Thursday, February 21, 2013

Theory: Gold Values

In your travels through Runeterra you may at some point have encountered strange phrases such as "item efficiency", "cost-efficiency", or "gold value". Theorycrafting gurus expound on these strange, mystifying terms, claiming that they indicate one item or mastery is secretly overpowered. There's a method to the madness, and madness to the methods.

The basic concept of an attribute's gold value is straightforward. All you need to do is take a basic item and divide its gold cost by its attribute. Voila, now you know that 1 Attack Damage is worth 20 gold, and 1 Ability Power is worth 21.75 gold. Simple, obvious, and useful.

Theorycrafters use these values to determine what items are cost-efficient. An item is cost-efficient when the sum of the value of its attributes is equal to or greater than the cost. It's fairly straightforward math once you have the gold values for all attributes.

The problem, referred to previously as "madness", is that we don't have gold values for all attributes. A significant number of attributes don't have any basic items on which to base their gold values. Cooldown Reduction, Life Steal, Spell Vamp, Penetration, Movement Speed and others are only found through upgrading items and other special cases. As a result, the only data points we have to work with are the combine/upgrade costs of items.

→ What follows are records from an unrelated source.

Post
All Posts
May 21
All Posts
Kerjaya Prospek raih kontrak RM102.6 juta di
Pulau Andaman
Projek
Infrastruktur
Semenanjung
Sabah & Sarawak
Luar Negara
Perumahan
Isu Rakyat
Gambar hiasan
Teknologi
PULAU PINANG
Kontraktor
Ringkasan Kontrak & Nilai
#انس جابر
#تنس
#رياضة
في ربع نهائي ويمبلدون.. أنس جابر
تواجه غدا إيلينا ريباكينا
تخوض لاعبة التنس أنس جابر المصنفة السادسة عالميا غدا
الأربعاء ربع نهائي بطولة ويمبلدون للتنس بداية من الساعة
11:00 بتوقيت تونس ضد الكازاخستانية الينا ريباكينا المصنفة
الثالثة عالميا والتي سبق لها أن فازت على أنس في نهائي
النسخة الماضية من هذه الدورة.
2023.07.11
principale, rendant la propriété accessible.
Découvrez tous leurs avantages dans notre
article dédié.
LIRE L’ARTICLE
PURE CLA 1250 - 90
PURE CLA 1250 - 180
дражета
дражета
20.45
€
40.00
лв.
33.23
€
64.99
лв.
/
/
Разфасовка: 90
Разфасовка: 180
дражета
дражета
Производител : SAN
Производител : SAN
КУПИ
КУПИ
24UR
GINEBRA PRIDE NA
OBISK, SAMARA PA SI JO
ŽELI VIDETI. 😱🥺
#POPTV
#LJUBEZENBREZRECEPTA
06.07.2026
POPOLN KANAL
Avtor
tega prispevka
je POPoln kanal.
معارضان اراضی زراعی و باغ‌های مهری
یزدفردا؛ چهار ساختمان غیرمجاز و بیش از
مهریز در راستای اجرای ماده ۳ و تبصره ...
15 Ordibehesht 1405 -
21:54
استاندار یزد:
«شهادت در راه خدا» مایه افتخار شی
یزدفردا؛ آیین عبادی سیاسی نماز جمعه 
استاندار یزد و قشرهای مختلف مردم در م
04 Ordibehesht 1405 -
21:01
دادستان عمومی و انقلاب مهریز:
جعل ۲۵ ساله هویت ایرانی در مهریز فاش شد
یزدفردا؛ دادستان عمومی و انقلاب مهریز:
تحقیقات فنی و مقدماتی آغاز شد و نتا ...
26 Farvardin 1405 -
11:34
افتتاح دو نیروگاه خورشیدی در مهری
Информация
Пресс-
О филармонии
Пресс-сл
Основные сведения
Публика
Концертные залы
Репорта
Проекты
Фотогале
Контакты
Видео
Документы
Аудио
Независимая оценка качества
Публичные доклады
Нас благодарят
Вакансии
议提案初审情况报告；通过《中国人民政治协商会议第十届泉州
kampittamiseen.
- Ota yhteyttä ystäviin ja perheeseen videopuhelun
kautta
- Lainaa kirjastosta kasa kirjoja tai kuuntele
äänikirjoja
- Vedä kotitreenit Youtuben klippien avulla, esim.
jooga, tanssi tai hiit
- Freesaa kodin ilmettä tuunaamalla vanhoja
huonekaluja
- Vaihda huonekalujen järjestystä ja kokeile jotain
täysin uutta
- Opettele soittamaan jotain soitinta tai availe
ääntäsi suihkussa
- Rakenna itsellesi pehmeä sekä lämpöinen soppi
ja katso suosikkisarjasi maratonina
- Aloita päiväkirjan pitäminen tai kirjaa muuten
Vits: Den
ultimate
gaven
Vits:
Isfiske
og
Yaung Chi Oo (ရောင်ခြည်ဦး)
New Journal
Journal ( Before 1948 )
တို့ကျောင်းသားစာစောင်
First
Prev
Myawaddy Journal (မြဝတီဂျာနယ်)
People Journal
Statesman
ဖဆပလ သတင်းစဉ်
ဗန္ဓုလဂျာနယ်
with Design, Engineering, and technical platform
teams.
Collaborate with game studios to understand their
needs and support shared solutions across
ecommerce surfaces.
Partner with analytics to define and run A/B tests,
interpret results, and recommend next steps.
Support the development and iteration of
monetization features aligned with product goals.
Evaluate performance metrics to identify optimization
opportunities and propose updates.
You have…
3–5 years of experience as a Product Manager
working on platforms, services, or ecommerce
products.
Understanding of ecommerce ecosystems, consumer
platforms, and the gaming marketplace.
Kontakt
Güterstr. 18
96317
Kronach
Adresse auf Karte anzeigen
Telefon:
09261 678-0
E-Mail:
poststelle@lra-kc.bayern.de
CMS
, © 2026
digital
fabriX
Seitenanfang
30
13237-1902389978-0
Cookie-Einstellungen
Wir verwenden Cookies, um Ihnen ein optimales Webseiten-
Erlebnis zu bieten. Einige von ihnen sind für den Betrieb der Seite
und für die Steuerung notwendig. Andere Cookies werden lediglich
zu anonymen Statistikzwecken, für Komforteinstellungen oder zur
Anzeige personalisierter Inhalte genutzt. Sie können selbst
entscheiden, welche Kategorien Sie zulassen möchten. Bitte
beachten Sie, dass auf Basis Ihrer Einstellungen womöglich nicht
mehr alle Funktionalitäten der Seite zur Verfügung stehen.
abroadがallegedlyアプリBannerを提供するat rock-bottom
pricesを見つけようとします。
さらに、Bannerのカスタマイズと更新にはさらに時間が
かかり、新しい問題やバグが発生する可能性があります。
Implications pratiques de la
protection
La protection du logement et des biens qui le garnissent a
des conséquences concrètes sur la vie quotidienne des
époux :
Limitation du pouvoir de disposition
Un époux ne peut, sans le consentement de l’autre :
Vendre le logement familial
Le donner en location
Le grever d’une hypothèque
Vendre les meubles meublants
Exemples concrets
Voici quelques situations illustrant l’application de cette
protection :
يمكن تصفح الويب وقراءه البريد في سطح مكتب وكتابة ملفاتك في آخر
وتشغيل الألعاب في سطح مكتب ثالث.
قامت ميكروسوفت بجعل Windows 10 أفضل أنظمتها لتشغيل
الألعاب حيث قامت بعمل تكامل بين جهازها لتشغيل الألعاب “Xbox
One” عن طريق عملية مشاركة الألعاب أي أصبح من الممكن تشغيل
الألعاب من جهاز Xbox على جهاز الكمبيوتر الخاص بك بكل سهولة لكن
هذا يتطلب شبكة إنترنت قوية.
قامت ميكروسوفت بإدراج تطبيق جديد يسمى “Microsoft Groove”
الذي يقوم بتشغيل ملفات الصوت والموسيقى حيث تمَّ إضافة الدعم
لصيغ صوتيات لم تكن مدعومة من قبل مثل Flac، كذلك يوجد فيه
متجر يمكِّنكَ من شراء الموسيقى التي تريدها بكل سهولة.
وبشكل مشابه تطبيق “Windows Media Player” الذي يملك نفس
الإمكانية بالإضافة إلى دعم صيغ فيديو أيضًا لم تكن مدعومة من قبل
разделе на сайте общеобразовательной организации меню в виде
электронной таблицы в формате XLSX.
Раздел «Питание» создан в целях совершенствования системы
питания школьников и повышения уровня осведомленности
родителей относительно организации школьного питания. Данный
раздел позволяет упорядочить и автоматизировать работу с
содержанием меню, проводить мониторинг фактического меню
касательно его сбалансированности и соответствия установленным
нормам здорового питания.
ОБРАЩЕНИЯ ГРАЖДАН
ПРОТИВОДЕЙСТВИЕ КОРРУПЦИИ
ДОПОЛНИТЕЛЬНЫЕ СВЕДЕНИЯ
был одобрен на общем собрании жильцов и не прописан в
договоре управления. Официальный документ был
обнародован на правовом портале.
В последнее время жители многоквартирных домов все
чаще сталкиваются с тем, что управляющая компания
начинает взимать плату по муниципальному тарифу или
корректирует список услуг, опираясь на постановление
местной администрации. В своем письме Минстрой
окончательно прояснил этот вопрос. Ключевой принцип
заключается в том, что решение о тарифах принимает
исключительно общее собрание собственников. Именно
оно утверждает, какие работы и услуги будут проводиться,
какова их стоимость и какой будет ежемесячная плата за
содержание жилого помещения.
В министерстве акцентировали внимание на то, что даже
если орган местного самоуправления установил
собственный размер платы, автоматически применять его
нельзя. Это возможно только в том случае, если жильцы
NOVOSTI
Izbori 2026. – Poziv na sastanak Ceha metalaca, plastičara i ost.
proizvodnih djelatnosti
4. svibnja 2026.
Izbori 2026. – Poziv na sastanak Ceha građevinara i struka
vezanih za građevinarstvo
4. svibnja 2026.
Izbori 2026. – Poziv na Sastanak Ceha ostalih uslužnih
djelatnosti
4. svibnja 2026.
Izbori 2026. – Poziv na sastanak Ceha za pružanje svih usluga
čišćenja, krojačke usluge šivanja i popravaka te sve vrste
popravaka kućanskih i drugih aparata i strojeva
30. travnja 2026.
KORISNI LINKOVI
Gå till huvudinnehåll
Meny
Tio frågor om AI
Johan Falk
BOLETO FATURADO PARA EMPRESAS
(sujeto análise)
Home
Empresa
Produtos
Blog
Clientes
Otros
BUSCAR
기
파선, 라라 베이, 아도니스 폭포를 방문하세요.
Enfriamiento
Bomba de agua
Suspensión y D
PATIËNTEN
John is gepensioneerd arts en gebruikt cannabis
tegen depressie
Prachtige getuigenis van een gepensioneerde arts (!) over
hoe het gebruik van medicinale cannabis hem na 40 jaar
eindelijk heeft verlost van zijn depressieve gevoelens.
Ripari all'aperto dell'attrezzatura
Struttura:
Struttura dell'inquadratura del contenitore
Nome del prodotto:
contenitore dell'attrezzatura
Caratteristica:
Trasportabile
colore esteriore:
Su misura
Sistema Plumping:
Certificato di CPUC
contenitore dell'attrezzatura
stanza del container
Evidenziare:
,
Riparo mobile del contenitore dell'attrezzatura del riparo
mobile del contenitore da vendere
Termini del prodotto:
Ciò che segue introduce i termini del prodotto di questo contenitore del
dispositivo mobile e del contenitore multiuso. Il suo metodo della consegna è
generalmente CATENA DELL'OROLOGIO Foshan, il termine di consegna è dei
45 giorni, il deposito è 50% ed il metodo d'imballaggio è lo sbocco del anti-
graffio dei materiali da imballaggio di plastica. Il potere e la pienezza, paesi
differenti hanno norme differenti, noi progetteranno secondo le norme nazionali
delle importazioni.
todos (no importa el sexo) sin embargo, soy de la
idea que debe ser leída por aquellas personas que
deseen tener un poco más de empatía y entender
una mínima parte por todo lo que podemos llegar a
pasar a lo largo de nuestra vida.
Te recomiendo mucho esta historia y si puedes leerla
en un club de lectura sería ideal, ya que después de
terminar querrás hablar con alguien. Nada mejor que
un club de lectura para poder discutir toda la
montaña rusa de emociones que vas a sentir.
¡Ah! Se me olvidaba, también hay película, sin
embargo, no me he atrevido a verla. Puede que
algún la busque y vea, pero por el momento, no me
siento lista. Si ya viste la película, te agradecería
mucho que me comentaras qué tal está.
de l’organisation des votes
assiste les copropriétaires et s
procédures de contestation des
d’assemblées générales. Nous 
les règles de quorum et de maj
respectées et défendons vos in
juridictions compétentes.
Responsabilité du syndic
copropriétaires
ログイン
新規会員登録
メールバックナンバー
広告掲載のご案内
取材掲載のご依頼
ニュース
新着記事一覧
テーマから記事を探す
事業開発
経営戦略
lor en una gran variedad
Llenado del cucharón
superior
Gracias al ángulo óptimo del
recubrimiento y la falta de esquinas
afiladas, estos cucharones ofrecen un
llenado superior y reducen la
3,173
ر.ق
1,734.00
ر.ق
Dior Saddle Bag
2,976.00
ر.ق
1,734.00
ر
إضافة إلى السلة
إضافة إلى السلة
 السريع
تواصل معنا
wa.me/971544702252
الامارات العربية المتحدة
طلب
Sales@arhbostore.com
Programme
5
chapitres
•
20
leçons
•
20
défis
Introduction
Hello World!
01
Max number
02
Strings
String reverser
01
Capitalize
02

Unfortunately, combine costs have essentially nothing to do with the value of the stats gained. You need only look as far as Trinity Force for this to become self-evident. Its combine cost is a ridiculously small 3 gold, yet it gains 5 Ability Power, 10 Attack Damage, 12% Attack Speed, 50 Health and more. The value of the stats I listed alone is 880 gold, not to mention the nebulous value of the Movement Speed and item passives. Upon closer examination, all item combine costs are just as devoid of meaning.

This presents a problem for theorycrafters as the gold values of roughly half of all attributes cannot be determined. Many theorycrafters try anyway, but the results are mere conjecture. Do we base the value of Cooldown Reduction off of Kindlegem, putting the value of 1% Cooldown Reduction at 32.23 gold? Or do we base it off of Glacial Shroud, giving us -6 gold? With Fiendish Codex and Stinger giving us values of 16.75 gold and 45 gold per 1% Cooldown Reduction respectively, it should be immediately obvious that there's simply no way to assign a meaningful gold value to these sorts of attributes.

Some theorycrafters lack the conviction to admit it, but it is essentially impossible for us to have a complete picture of cost-efficiency. Without an incontrovertible method of determining gold values for advanced attributes most items can't be fully assessed. The best we can do is see how close an item comes to being cost-efficient before making a personal judgement as to whether the remaining attributes are worth the difference.